RECORDS Block Start

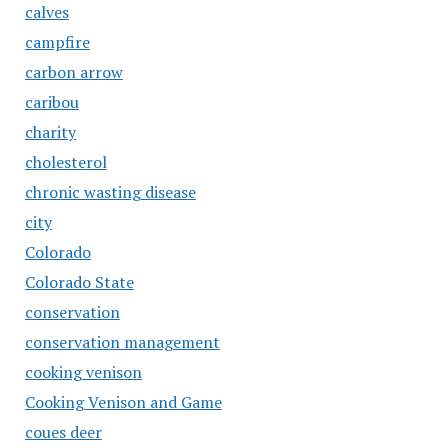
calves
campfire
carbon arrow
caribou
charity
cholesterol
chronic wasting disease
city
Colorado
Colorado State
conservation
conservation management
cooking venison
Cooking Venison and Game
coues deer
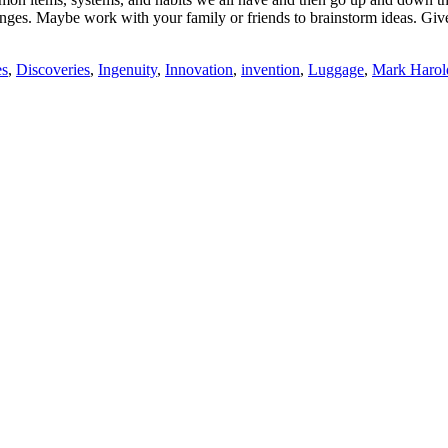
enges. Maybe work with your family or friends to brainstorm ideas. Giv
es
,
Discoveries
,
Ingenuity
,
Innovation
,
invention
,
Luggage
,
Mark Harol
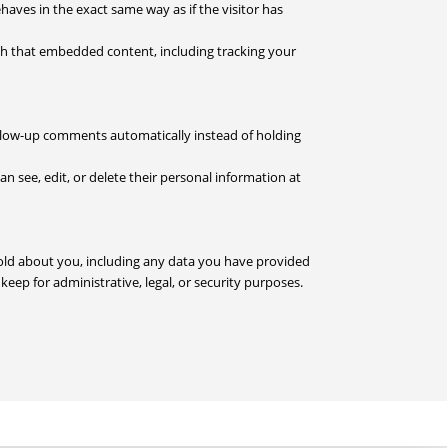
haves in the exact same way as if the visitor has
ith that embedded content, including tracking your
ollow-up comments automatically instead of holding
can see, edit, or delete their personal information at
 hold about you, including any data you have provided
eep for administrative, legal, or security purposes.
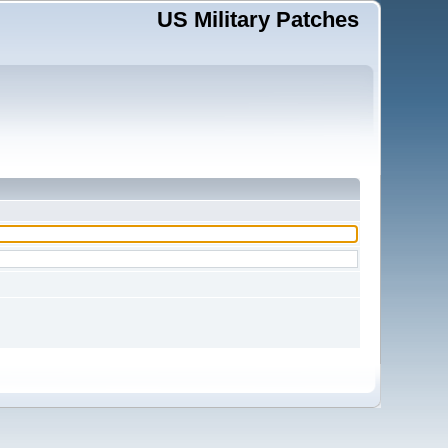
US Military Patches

RECORDS Block End

▸ WORK INSTRUCTION:
Would you output only the span of the records above that opens with the line containing "chronic wasting disease" and closes with the line containing "ith that embedded", ends included and pictures dropped?

▸ OUTPUT OF THE EXERCISE:
chronic wasting disease
city
Colorado
Colorado State
conservation
conservation management
cooking venison
Cooking Venison and Game
coues deer
enges. Maybe work with your family or friends to brainstorm ideas. Giv
es
,
Discoveries
,
Ingenuity
,
Innovation
,
invention
,
Luggage
,
Mark Harol
haves in the exact same way as if the visitor has
ith that embedded content, including tracking your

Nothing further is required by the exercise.